* Task to carry out *
Look through the listing for the word "front". Copy each line that has it.

* Working data *
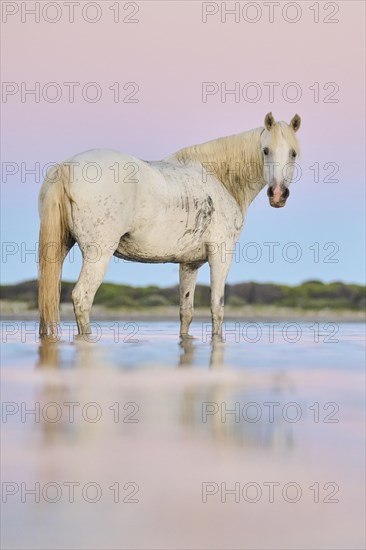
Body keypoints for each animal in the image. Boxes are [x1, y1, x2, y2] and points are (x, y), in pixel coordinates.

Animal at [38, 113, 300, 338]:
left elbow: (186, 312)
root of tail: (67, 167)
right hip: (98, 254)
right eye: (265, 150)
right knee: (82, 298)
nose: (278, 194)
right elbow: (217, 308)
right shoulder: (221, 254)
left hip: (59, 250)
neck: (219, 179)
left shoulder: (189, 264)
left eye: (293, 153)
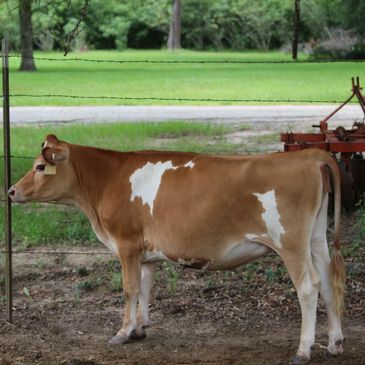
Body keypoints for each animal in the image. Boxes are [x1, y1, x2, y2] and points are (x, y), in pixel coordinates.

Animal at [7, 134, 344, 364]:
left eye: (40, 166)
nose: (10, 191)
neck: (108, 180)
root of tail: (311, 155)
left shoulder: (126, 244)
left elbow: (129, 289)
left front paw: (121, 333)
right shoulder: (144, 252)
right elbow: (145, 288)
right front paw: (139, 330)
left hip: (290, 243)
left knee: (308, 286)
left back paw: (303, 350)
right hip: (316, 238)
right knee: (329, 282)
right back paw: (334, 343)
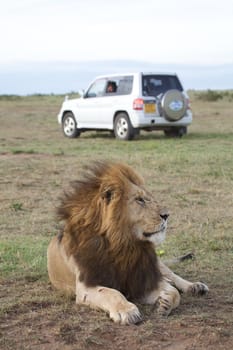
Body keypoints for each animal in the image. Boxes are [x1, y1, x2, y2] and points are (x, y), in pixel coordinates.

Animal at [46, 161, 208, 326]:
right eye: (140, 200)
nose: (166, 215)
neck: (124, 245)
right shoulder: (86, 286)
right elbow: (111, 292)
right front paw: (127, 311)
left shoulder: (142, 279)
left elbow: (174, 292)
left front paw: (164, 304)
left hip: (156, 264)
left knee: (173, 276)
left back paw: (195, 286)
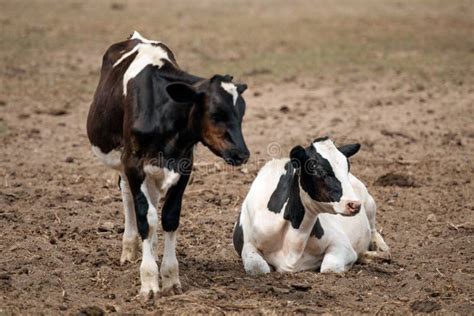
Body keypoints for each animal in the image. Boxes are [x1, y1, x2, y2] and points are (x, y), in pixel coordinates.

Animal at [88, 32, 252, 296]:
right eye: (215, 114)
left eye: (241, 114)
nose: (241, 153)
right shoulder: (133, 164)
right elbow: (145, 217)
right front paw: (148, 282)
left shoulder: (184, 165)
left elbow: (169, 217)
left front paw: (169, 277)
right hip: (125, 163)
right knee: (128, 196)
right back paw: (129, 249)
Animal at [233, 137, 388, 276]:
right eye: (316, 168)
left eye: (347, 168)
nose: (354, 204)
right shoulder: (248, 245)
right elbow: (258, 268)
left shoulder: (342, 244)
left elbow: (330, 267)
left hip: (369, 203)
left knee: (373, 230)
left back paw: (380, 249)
--
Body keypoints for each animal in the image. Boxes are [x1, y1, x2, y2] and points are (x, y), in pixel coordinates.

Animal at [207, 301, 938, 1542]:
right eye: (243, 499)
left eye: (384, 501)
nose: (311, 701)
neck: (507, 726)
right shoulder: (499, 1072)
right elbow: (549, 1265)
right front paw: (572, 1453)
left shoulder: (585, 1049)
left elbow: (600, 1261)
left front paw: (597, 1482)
--
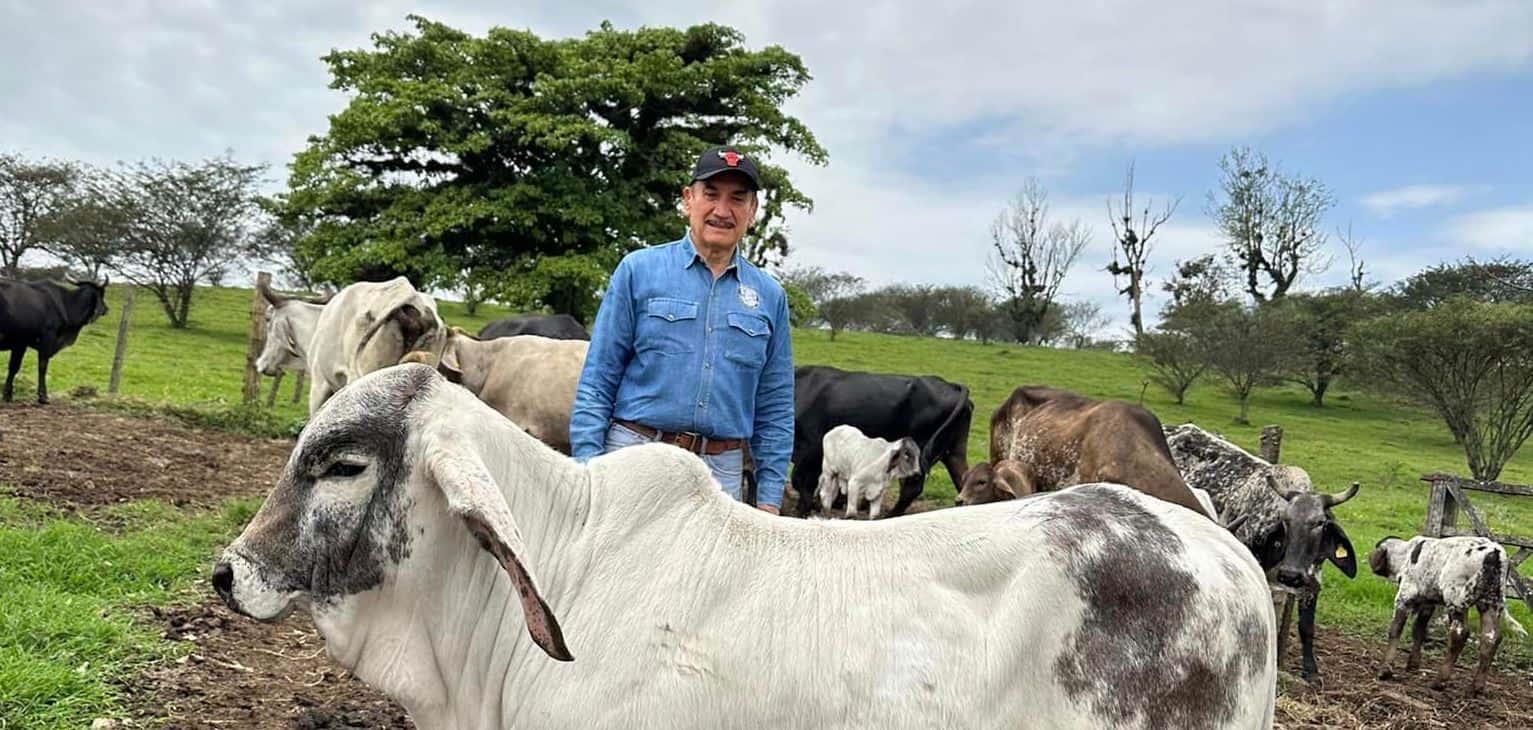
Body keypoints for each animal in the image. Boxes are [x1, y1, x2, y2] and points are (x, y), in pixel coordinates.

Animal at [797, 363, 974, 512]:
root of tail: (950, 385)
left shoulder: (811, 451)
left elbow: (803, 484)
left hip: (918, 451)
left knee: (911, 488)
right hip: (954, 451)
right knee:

* Reply to the exercise *
left front paw: (121, 333)
right front paw: (139, 330)
right front paw: (127, 311)
left front paw: (164, 304)
right front paw: (148, 282)
left front paw: (169, 277)
right front paw: (572, 1453)
left front paw: (597, 1482)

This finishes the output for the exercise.